------ The data ------
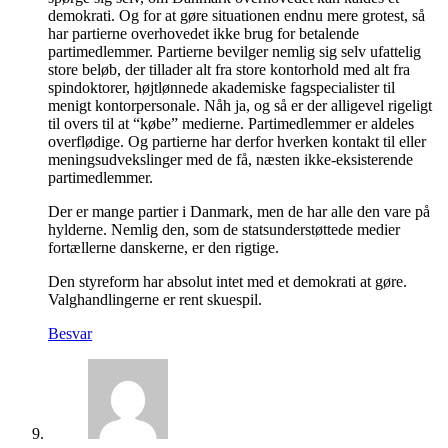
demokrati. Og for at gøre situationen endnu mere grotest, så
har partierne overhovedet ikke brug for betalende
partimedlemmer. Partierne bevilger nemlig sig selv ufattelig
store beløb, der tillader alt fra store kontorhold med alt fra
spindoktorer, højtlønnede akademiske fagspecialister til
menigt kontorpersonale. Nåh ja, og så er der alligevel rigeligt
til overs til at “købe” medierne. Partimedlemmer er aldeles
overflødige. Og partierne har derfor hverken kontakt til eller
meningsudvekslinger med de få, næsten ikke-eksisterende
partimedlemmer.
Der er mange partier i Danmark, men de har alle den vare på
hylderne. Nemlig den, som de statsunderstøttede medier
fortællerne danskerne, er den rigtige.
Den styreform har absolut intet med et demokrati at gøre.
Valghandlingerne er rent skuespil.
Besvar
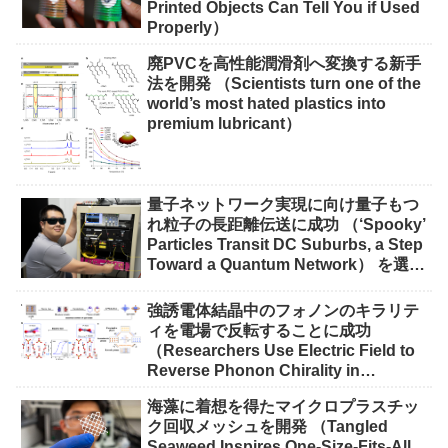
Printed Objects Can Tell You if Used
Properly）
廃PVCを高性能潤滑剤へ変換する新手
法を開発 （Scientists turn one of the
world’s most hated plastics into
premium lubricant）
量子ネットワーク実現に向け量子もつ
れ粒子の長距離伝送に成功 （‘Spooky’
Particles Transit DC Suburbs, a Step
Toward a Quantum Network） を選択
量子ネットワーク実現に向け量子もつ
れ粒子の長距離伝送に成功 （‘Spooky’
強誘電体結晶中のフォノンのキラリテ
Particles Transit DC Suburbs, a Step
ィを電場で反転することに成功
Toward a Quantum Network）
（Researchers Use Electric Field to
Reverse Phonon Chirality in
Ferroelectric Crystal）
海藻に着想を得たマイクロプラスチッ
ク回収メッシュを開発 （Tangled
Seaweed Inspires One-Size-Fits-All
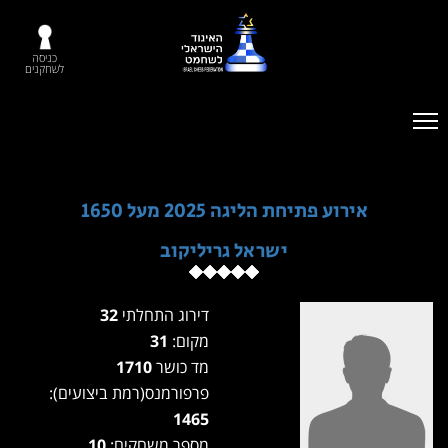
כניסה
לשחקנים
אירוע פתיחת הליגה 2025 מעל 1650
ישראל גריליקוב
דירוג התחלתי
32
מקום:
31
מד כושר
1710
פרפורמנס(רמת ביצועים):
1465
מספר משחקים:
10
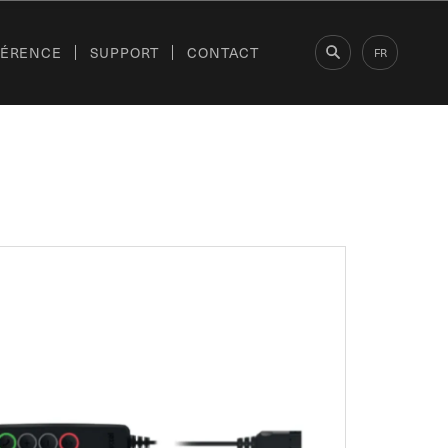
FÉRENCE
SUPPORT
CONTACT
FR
------
### Work instructions
Pictures do not belong in the copy. Output all of the records exactly.

### Written response
demokrati. Og for at gøre situationen endnu mere grotest, så
har partierne overhovedet ikke brug for betalende
partimedlemmer. Partierne bevilger nemlig sig selv ufattelig
store beløb, der tillader alt fra store kontorhold med alt fra
spindoktorer, højtlønnede akademiske fagspecialister til
menigt kontorpersonale. Nåh ja, og så er der alligevel rigeligt
til overs til at “købe” medierne. Partimedlemmer er aldeles
overflødige. Og partierne har derfor hverken kontakt til eller
meningsudvekslinger med de få, næsten ikke-eksisterende
partimedlemmer.
Der er mange partier i Danmark, men de har alle den vare på
hylderne. Nemlig den, som de statsunderstøttede medier
fortællerne danskerne, er den rigtige.
Den styreform har absolut intet med et demokrati at gøre.
Valghandlingerne er rent skuespil.
Besvar
Printed Objects Can Tell You if Used
Properly）
廃PVCを高性能潤滑剤へ変換する新手
法を開発 （Scientists turn one of the
world’s most hated plastics into
premium lubricant）
量子ネットワーク実現に向け量子もつ
れ粒子の長距離伝送に成功 （‘Spooky’
Particles Transit DC Suburbs, a Step
Toward a Quantum Network） を選択
量子ネットワーク実現に向け量子もつ
れ粒子の長距離伝送に成功 （‘Spooky’
強誘電体結晶中のフォノンのキラリテ
Particles Transit DC Suburbs, a Step
ィを電場で反転することに成功
Toward a Quantum Network）
（Researchers Use Electric Field to
Reverse Phonon Chirality in
Ferroelectric Crystal）
海藻に着想を得たマイクロプラスチッ
ク回収メッシュを開発 （Tangled
Seaweed Inspires One-Size-Fits-All
כניסה
לשחקנים
אירוע פתיחת הליגה 2025 מעל 1650
ישראל גריליקוב
דירוג התחלתי
32
מקום:
31
מד כושר
1710
פרפורמנס(רמת ביצועים):
1465
מספר משחקים:
10
FÉRENCE
SUPPORT
CONTACT
FR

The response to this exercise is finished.